While there are other Cray XC30 systems underway in Europe, Siso is the first to hit production status. Now in its first phase, Sisu occupies four cabinets with a total of 1,472 Intel Xeon E5-2670 CPUs (2.6 GHz), each containing 8 cores. Altogether, these 11,776 cores produce 244 teraflops peak computing performance. Each node has 2 GB of memory per computing core for a total of 32 GB per node, interconnected by the high-speed Aries interconnect.
A second phase is scheduled for mid-2014. Once complete, the supercomputer is on track to reach petascale levels, with approximately 40,000 cores generating 1.7 petaflops peak computational power.
Sisu is intended for massively parallel computing jobs that require a lot of high performance computing power. Parallel jobs will run on a minimum of 64 cores all the way up to 4,096 computing cores. Larger jobs are also in the works for so-called Grand Challenge applications as long as potential benefit justifies the massive computational demands.

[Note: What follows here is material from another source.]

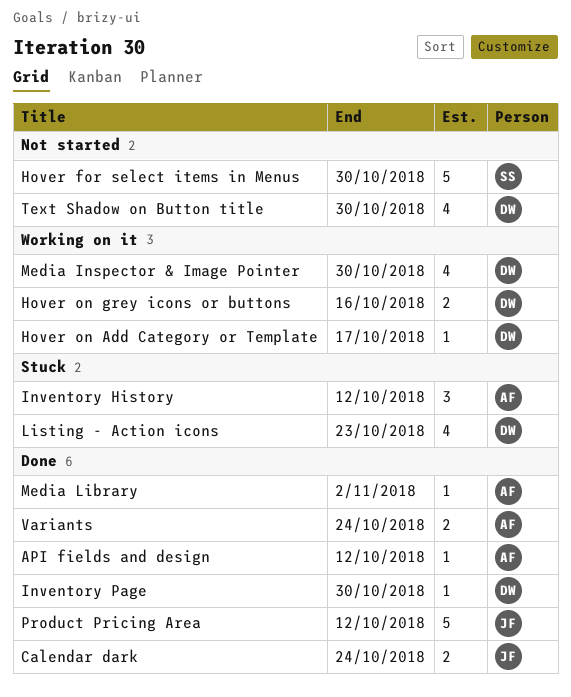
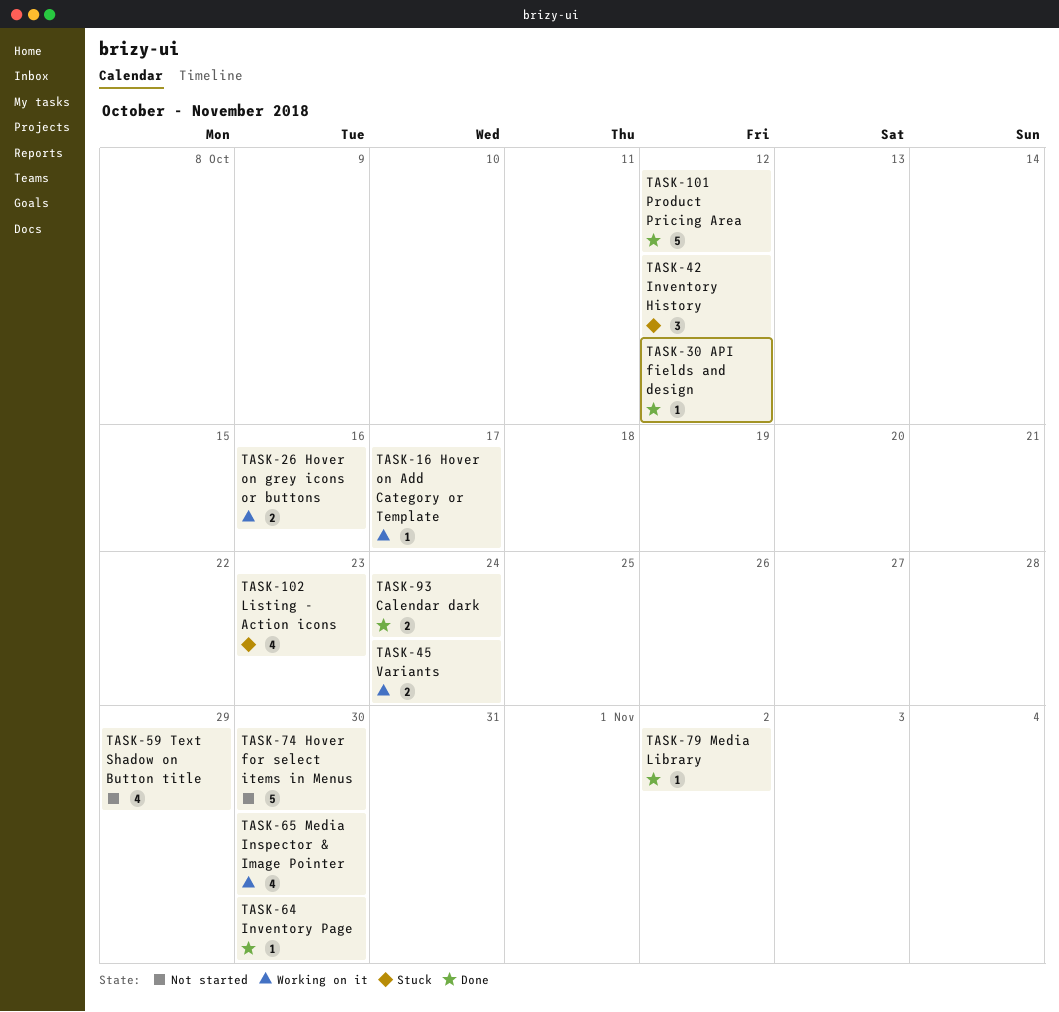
Text Shadow on Button title, due: Oct 30 -> Oct 29
Variants, status: Done -> Working on it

“As a part of Datacenter CSC Kajaani the new supercomputer supports Ministry’s goal of Finland being in the vanguard of knowledge by the year 2020. The Finnish researchers will have access to a state-of-the-art research infrastructure that will also support the internationalisation of research,” reported Director Riitta Maijala, Department of Higher Education and Science Policy, from the Finnish Ministry of Education and Culture, in the official announcement.
“Today’s inauguration of the new Cray XC30 supercomputer Sisu is an exciting moment for Intel and more importantly, the Finnish and European research community, which will be able to take advantage of the computational resources of the Cray supercomputer powered by Intel’s processors,” commented Jörgen Forsberg, Nordic Enterprise Sales Director, Intel. “We are proud to celebrate the inauguration of one of the first Cray XC30 supercomputers with Intel Inside in production use in Europe, and look forward to the breakthrough innovations and discoveries researchers can achieve with Sisu.”